The first argument seems to be that paediatricians are at risk from this judgement in their daily job; however, I can see no foundation for this argument in the judgement. In this case, Dr Southall was instructed to make an expert assessment of child M2, pursuant to the judgement of HHJ Tonkins. In fact, Dr Southall investigated the death of a different child, M1, whose death had already been thoroughly investigated; he did not have access to all the relevant information, he speculated in areas outside his competence as a paediatrician, he knew the police were re-examining their investigation of M1, but still he interviewed Mrs M about the death of M1- a decision that the Judge described as “surprising”. Justice Blake concluded, “the panel was entitled to conclude that the sensible guidance in [his] letter of instruction had been disregarded by Dr Southall. He was speculating on non-medical matters in an offensive manner entirely inconsistent with the status of independent expert.”

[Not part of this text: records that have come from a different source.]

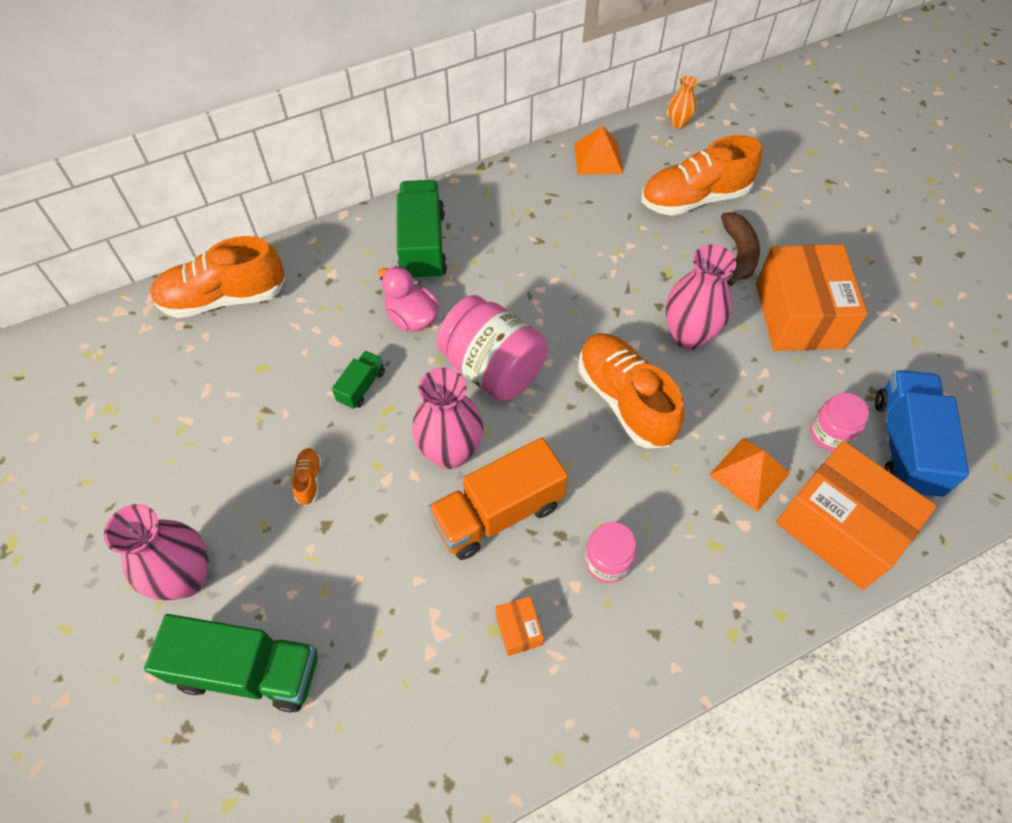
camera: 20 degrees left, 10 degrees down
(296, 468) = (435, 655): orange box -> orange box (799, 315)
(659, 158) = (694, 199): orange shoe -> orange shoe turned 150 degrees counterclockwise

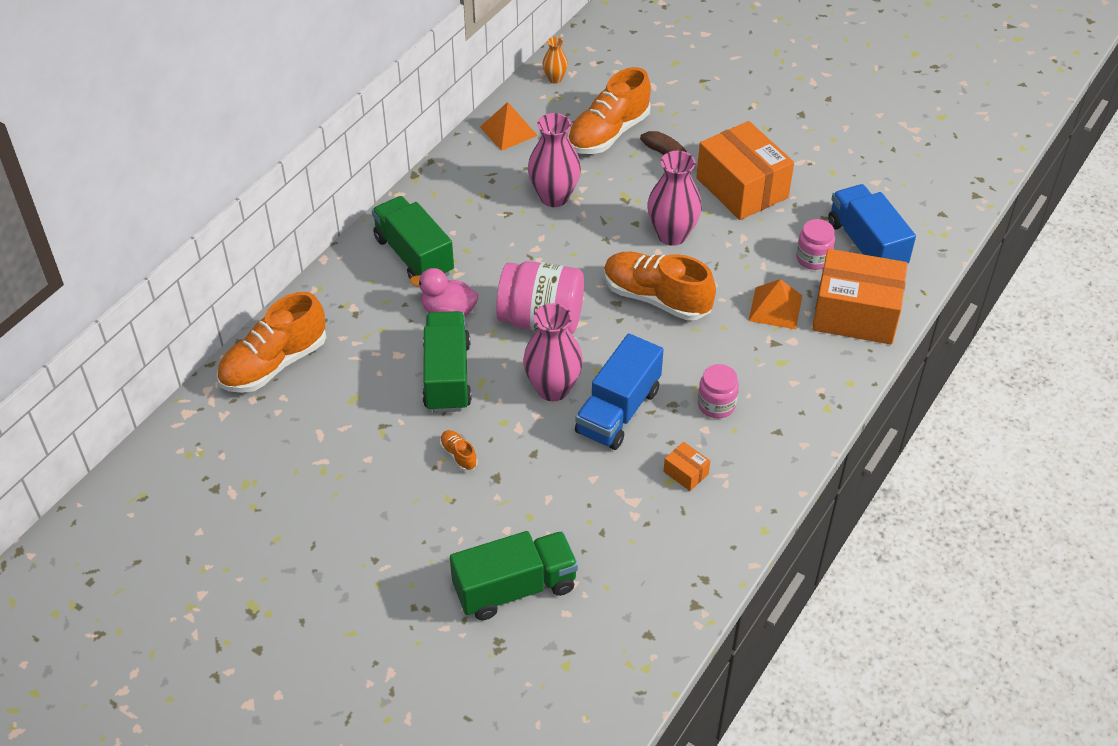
camera: 30 degrees left, 10 degrees down
(186, 578) = (417, 559): pink vase -> pink vase (554, 197)
(361, 386) = (447, 376): green truck -> green truck, size x2.02
(498, 513) = (618, 411): orange truck -> blue truck

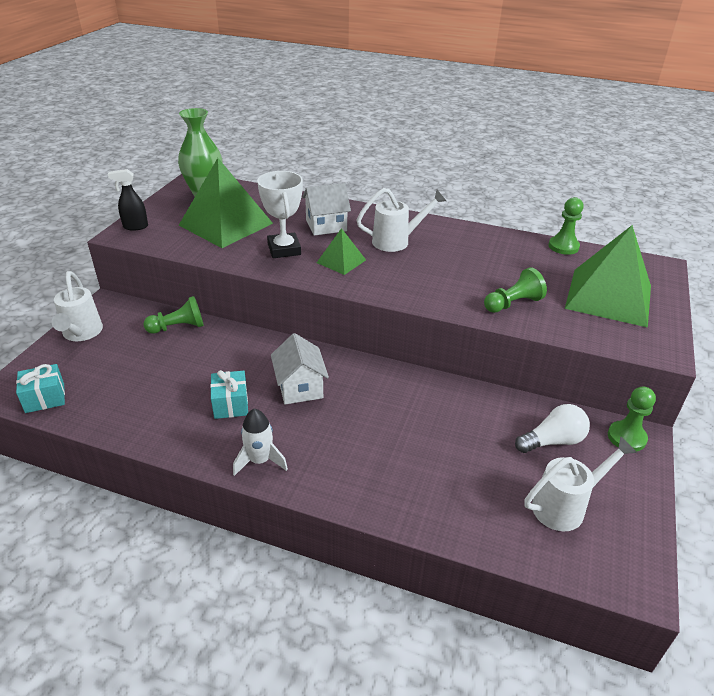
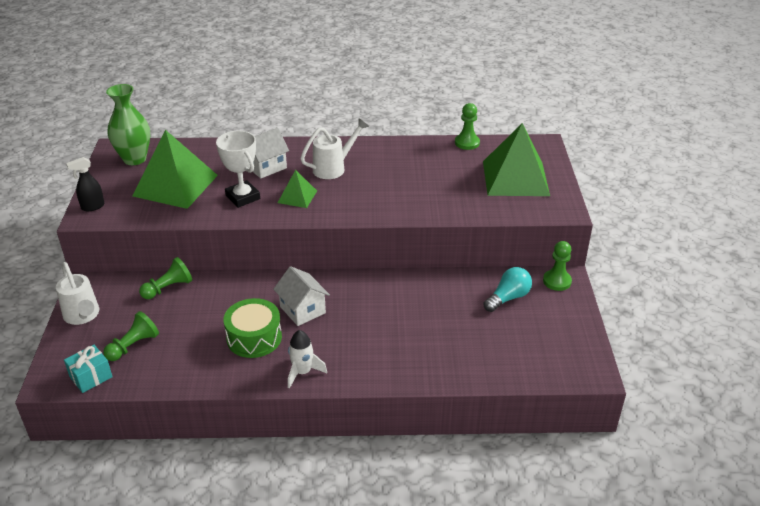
camera: 20 degrees left, 0 degrees up
(231, 404) = (254, 338): turquoise gift -> green drum
(513, 304) = (448, 201): green pawn -> green pawn (133, 345)
(553, 441) = (508, 298): white light bulb -> turquoise light bulb
(566, 506) = (533, 339): white watering can -> none

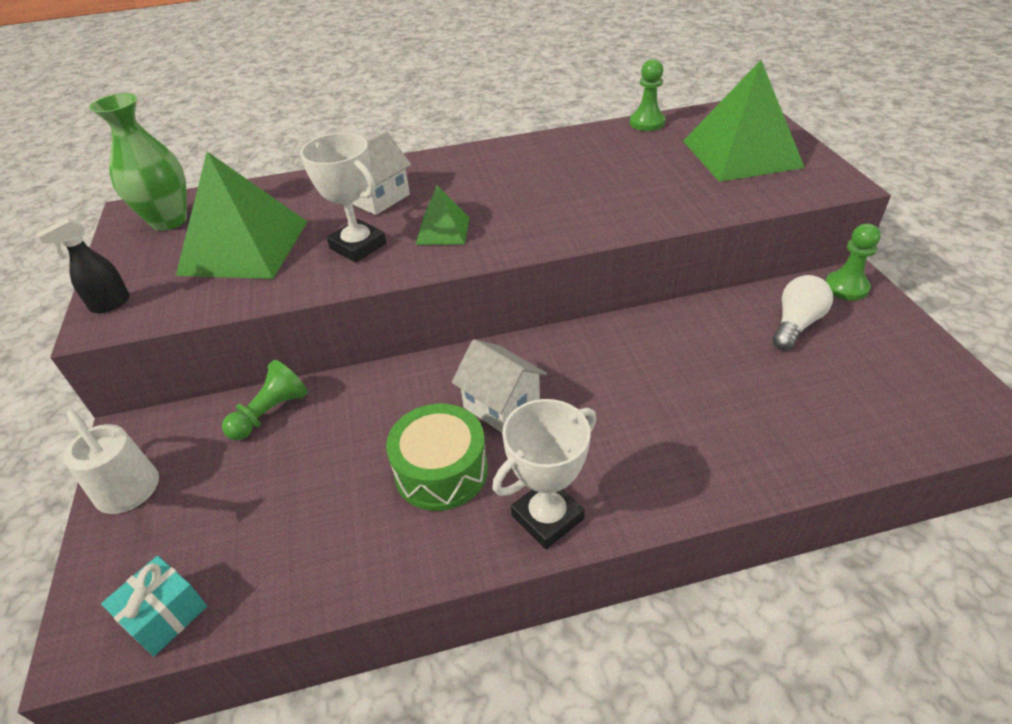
camera: 10 degrees left, 5 degrees up
(133, 345) = (234, 532): green pawn -> none
(302, 372) = (547, 517): white rocket -> white trophy
(334, 168) = (480, 183): white watering can -> none
(508, 298) = (796, 324): turquoise light bulb -> white light bulb

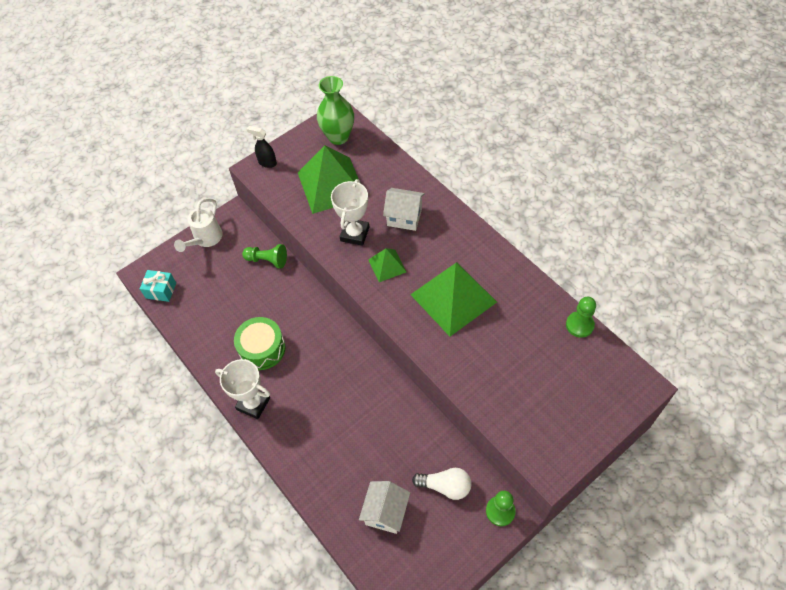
camera: 65 degrees right, 15 degrees up
(501, 405) = (312, 355): white house -> white house (385, 512)
(741, 154) = (562, 399): green pyramid -> green pyramid (453, 298)

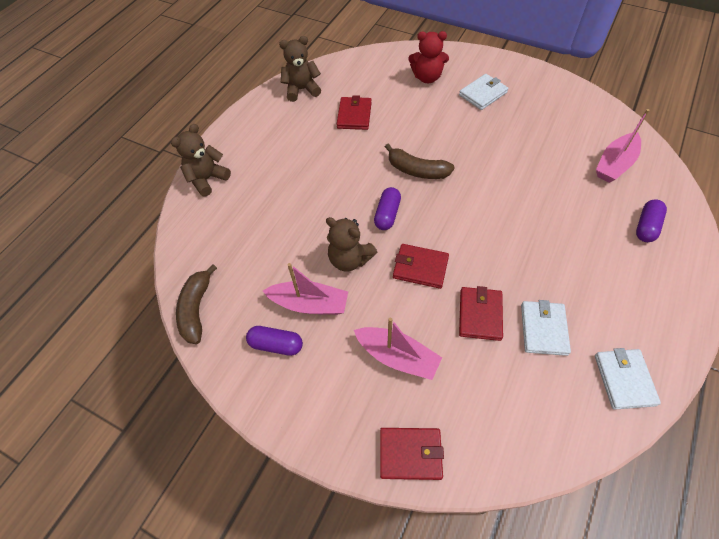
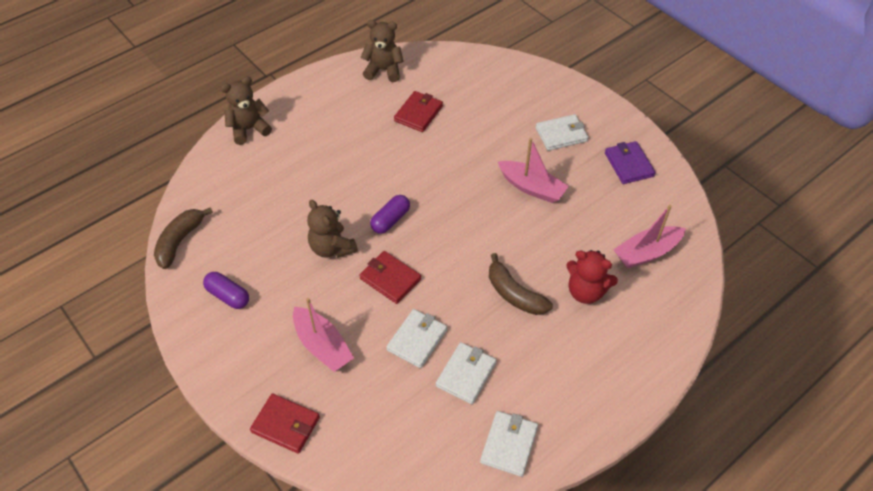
camera: 20 degrees right, 5 degrees down
(309, 304) = (274, 273): pink boat -> pink boat (531, 187)
(416, 170) = (444, 188): brown banana -> brown banana (514, 294)
(427, 77) = (515, 98): red teddy bear -> red teddy bear (586, 291)
(480, 315) = (417, 340): red wallet -> white wallet
(551, 100) = (628, 164): none -> purple wallet
(646, 226) = (633, 323): purple capsule -> none

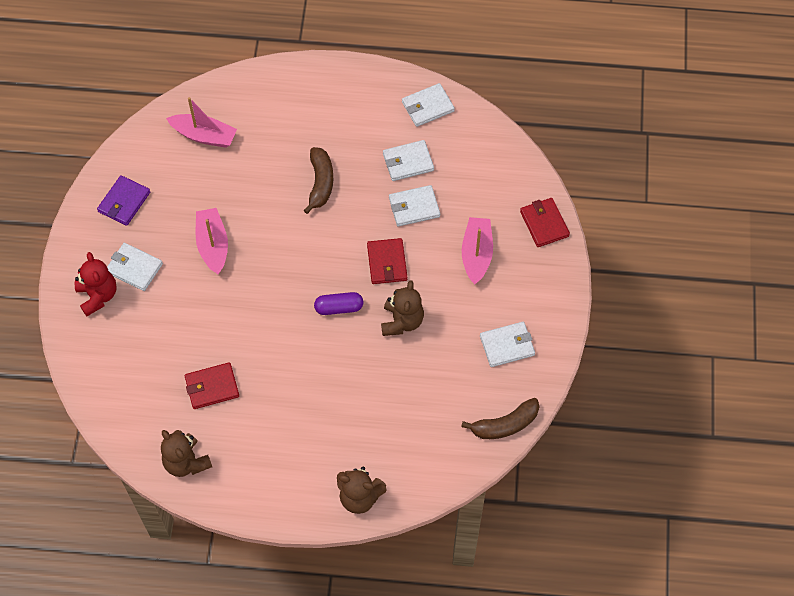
camera: 135 degrees left, 10 degrees up
(228, 296) = (507, 345): purple capsule -> white wallet
(586, 291) = (275, 146): red teddy bear -> red teddy bear (98, 296)

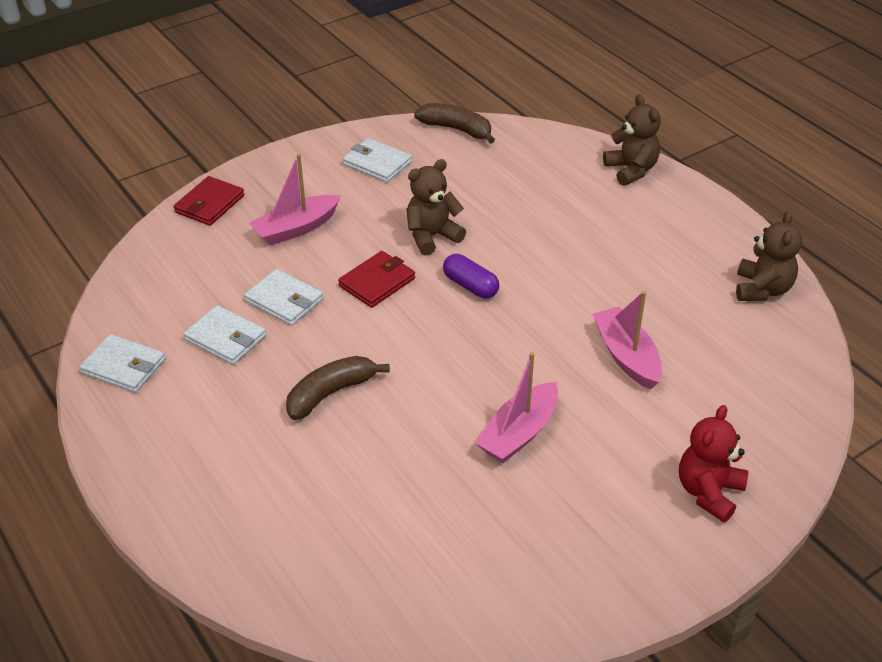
camera: 130 degrees left, 20 degrees down
(124, 202) = (565, 567): purple wallet -> none
(134, 268) = (634, 484): white wallet -> none
(204, 136) = (375, 557): pink boat -> pink boat (626, 356)
(212, 387) = (671, 321): red wallet -> none

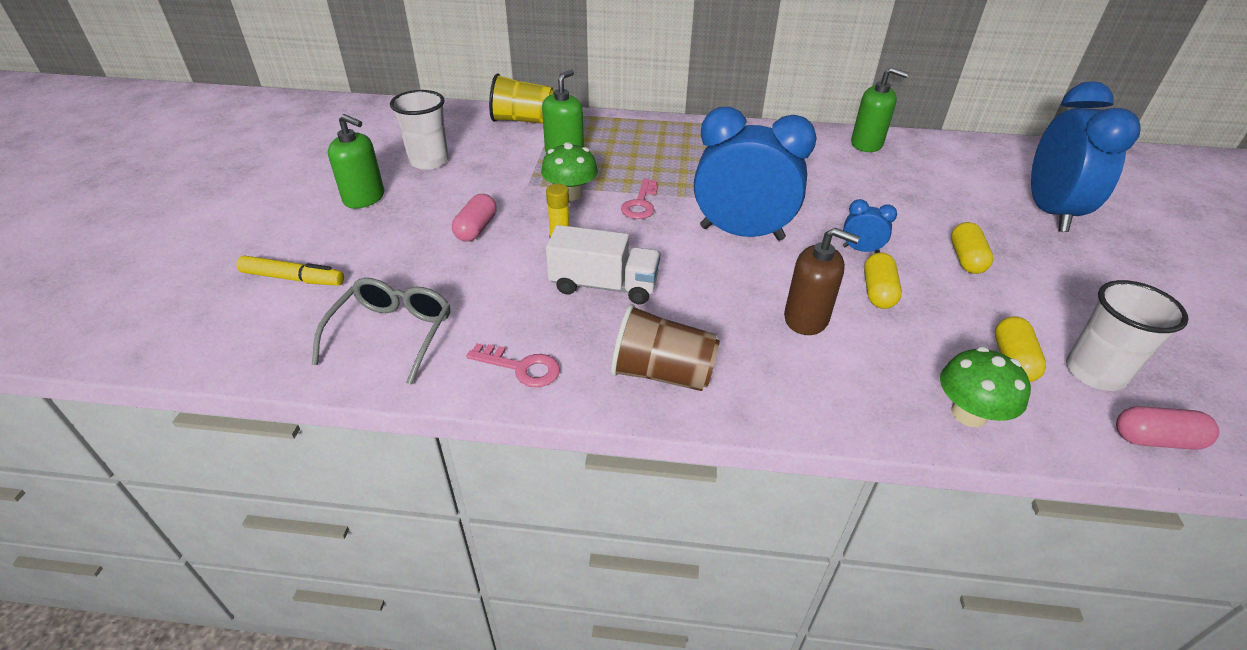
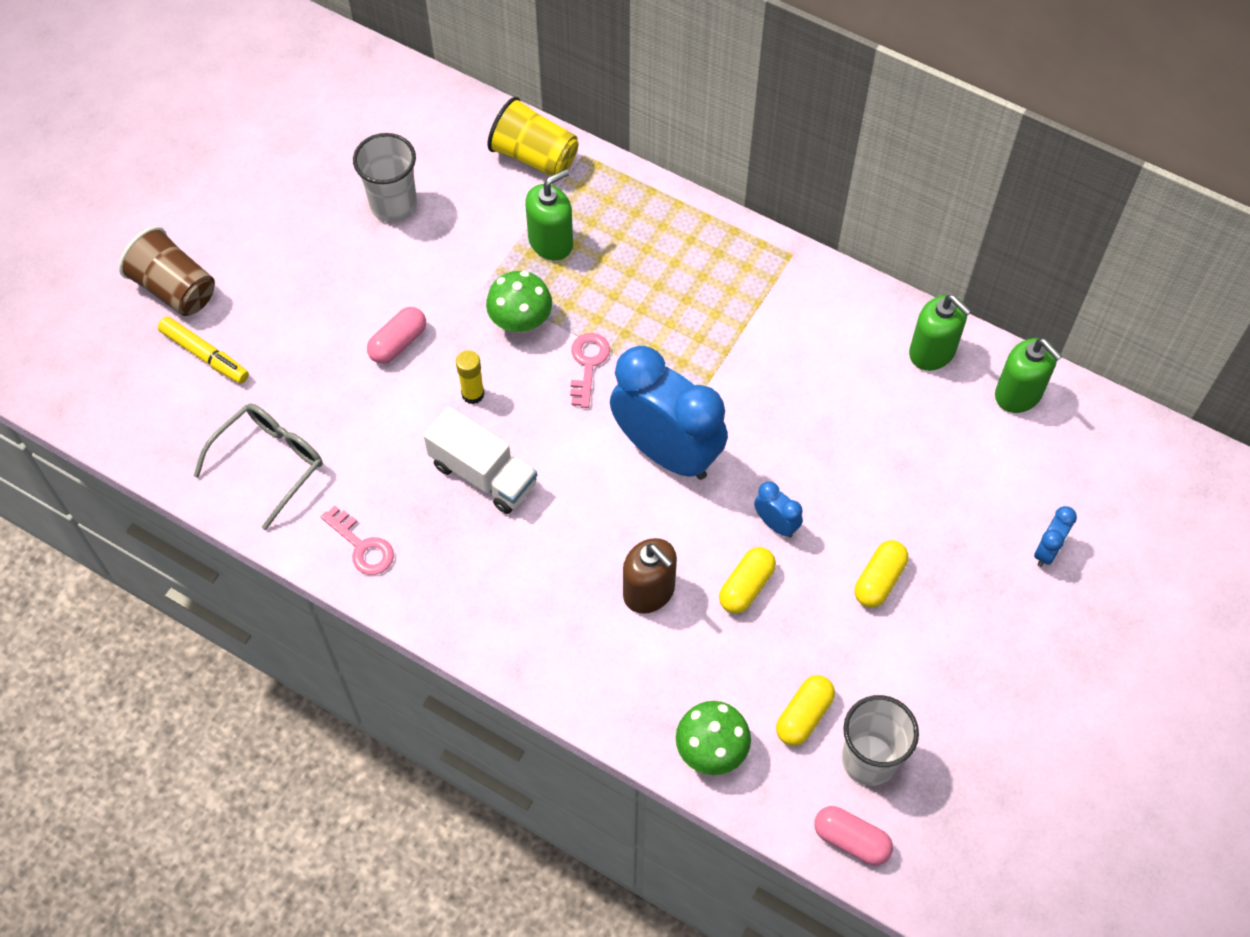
camera: 25 degrees right, 20 degrees up
(364, 198) = (304, 250): green soap dispenser -> green soap dispenser (1018, 394)
(640, 203) = (588, 364): pink key -> pink key turned 150 degrees clockwise
(662, 373) = (477, 601): brown cup -> brown cup (175, 288)
(1049, 212) = (1047, 551): blue clock -> blue clock, size x0.42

The second argument is that the judgement runs counter to the evidence of Dr Southall and Ms Salem. This argument simply ignores those parts of the judgement which make plain that the written reports of Dr Southall and Ms Salem underpin the charge against Dr Southall (Paras 61- 65). For example, Dr Southall wrote, “Mrs M categorically denied asphyxiating M1 ...”, and the Judge remarked, “Thirdly, a categorical denial of this scenario is highly consistent with an allegation being put that leads to the denial. ... The categorical denial is also consistent with Ms Salem's typed notes of the interview in which she recorded Mrs M saying she would talk about the belt around M1's neck "if it cleared her name" and "as she felt she wanted to prove her innocence". No-one could have challenged her innocence apart from Dr Southall.”

Dr Wheatley has stated that the transcripts exonerate Southall. The GMC and a High Court Judge both found that the transcripts provide evidence, beyond reasonable doubt, that Dr Southall committed serious professional misconduct.